From the Archives: The science of transportation

ADOT lab technician working in 1974

Taken in 1974, this photo shows a lab technician performing the vacuum recovery of asphalt emulsion residue.

We’ve told you before that highway construction isn’t just big machinery, heavy-duty vehicles, massive structures and materials by the ton. There’s actually a whole lot of work that happens off project sites and inside a lab.

That was clearly true back in 1974 when this photograph was taken.

Since we weren’t exactly sure of what’s happening in the picture, we reached out to ADOT’s current Asphalt Lab supervisor, who tells us the procedure being performed more than 40 years ago, known as the vacuum recovery of asphalt emulsion residue, is still done today.

He said the method makes it possible to separate the asphalt out of an asphalt emulsion.

Before we get to why that’s valuable, let us first explain that an asphalt emulsion is just a mixture of asphalt, water and a soap solution (water and asphalt don’t mix, so the soap acts as an emulsifier that helps bind everything together).

The emulsion is a sort of liquid asphalt that’s used for many road surface treatments like slurry seal coats, which help fill cracks and minor depressions in older asphalt concrete pavement. Asphalt emulsions can also be used for tack coats, which are what’s sprayed on the road before crews place the asphaltic concrete pavement, and for chip sealing.

Once separated from the water/soap mixture, the asphalt is ready for testing.

Many tests can be conducted on asphalt as a project is being constructed (to ensure it meets specifications) or as a part of research when ADOT is evaluating/designing new projects.
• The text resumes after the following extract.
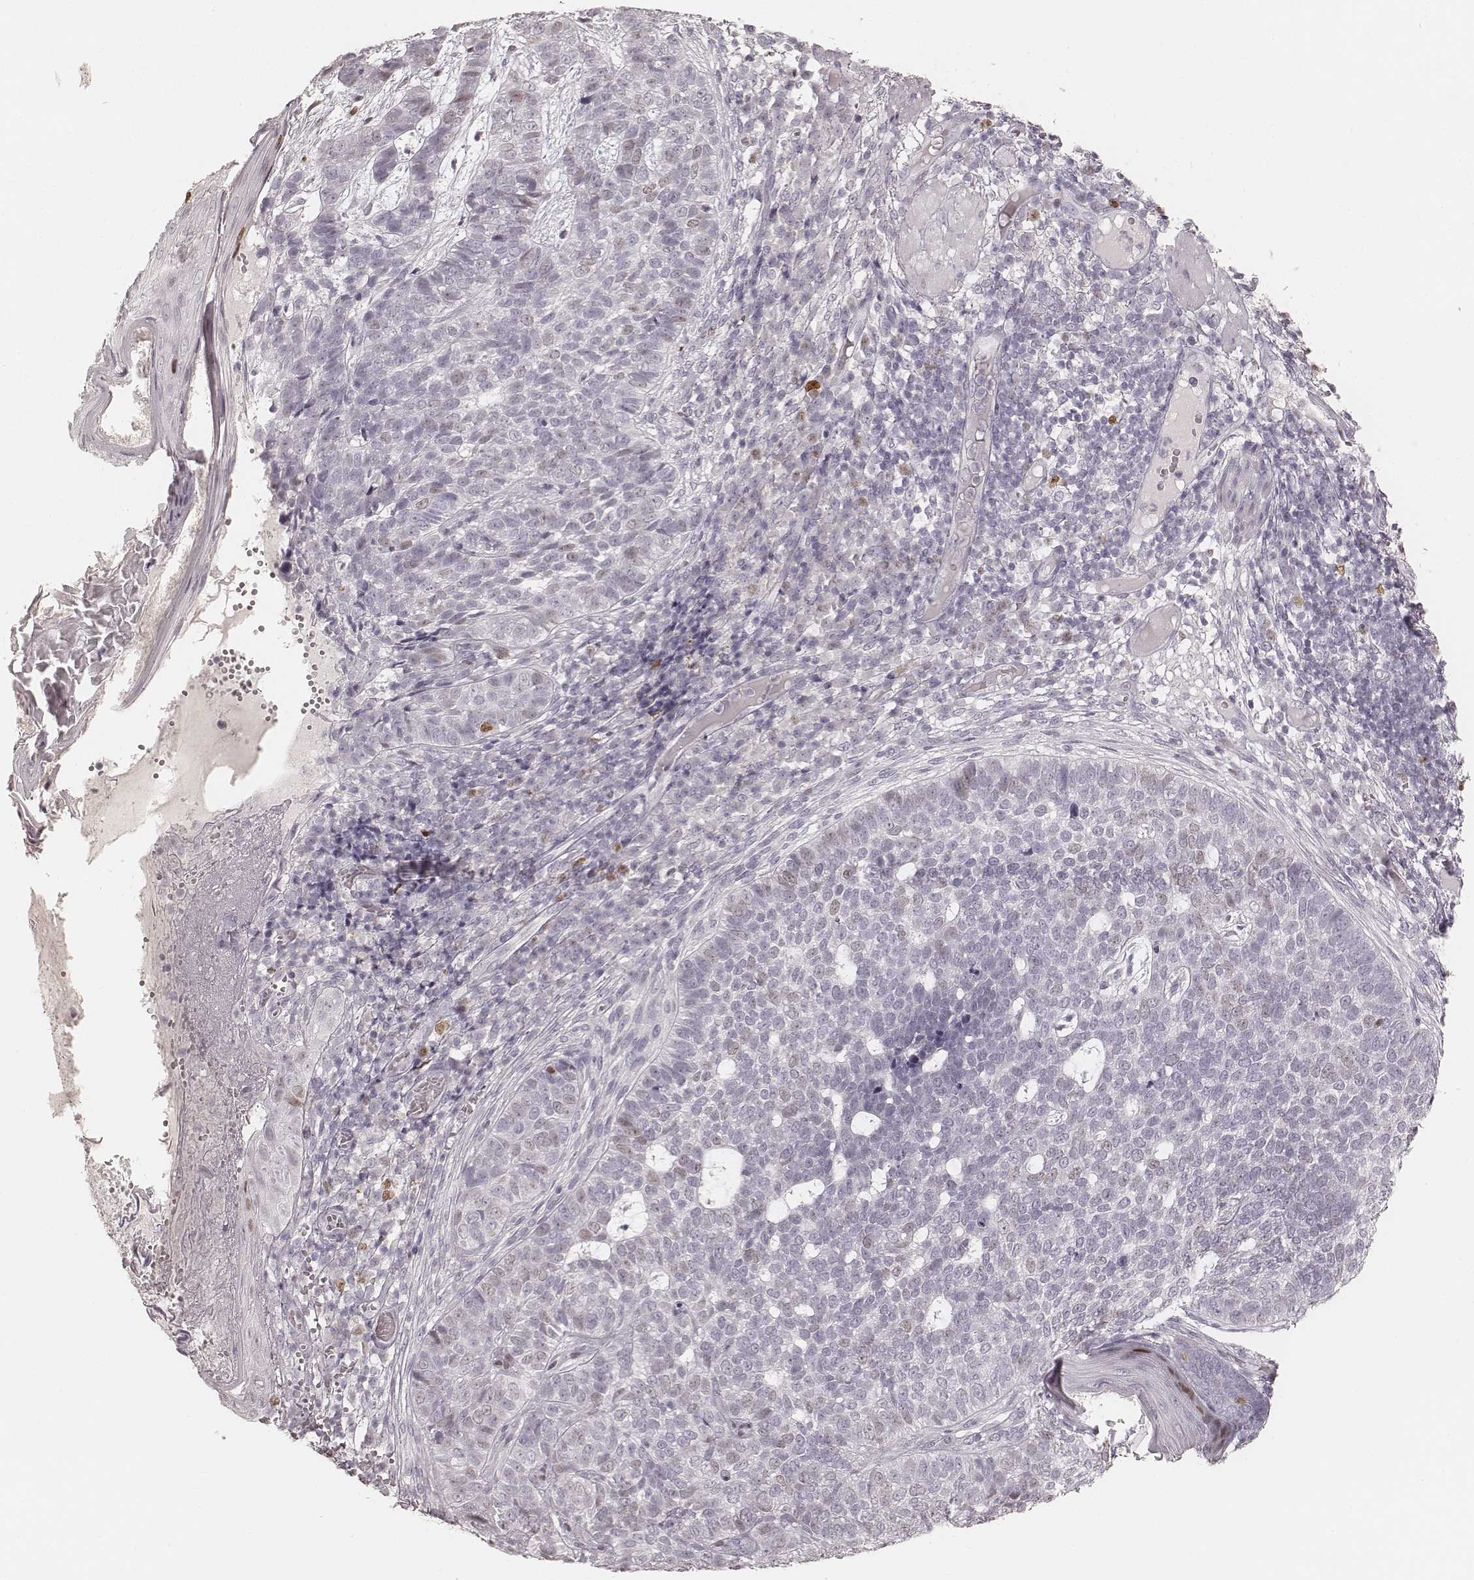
{"staining": {"intensity": "negative", "quantity": "none", "location": "none"}, "tissue": "skin cancer", "cell_type": "Tumor cells", "image_type": "cancer", "snomed": [{"axis": "morphology", "description": "Basal cell carcinoma"}, {"axis": "topography", "description": "Skin"}], "caption": "A histopathology image of human basal cell carcinoma (skin) is negative for staining in tumor cells. (DAB immunohistochemistry (IHC), high magnification).", "gene": "TEX37", "patient": {"sex": "female", "age": 69}}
For example, different types of asphalt perform better at certain temperatures, so ADOT’s Asphalt Lab tests asphalt to make sure it will perform at the highest and lowest temperature that it is graded for. Another test measures the asphalt’s elastic properties, while another one “cooks” the asphalt overnight in a pressurized oven to artificially age the asphalt by five years.

“That way, we can predict how the asphalt’s properties will change and how well it will perform in five years,” said Asphalt Lab Supervisor Dan Anderson.

So back to that photograph…

Anderson explains that the lab technician in the picture would have first added isopropyl alcohol to the emulsion. That quickly separates out most of the liquid and what you end up with is a “lump of asphalt that looks like Play-Doh or clay,” Anderson said.

From there, other steps for the procedure include rinsing the asphalt and putting it into a flask that’s attached to a vacuum. A hotplate heats the asphalt in order to slowly boil off the rest of the water, which is then suctioned off by the vacuum.

When it’s all done – in roughly 45 minutes – you’re left with just the asphalt!

While ADOT lab techniques have certainly evolved with the advancement of technology, vacuum recovery remains an effective and widely used procedure, however, it’s not the only way to remove moisture from an asphalt emulsion – ADOT’s Asphalt Lab has a few different options (but we’ll save those for another blog post!).

It’s safe to say things have changed since 1912 when the Arizona Highway Department was first established. But you don’t just have to take our word … we’ve got plenty of pictures to prove it. We combed through our archives and decided to periodically post these photos from the past in a blog series we’re calling, “From the ADOT Archives.”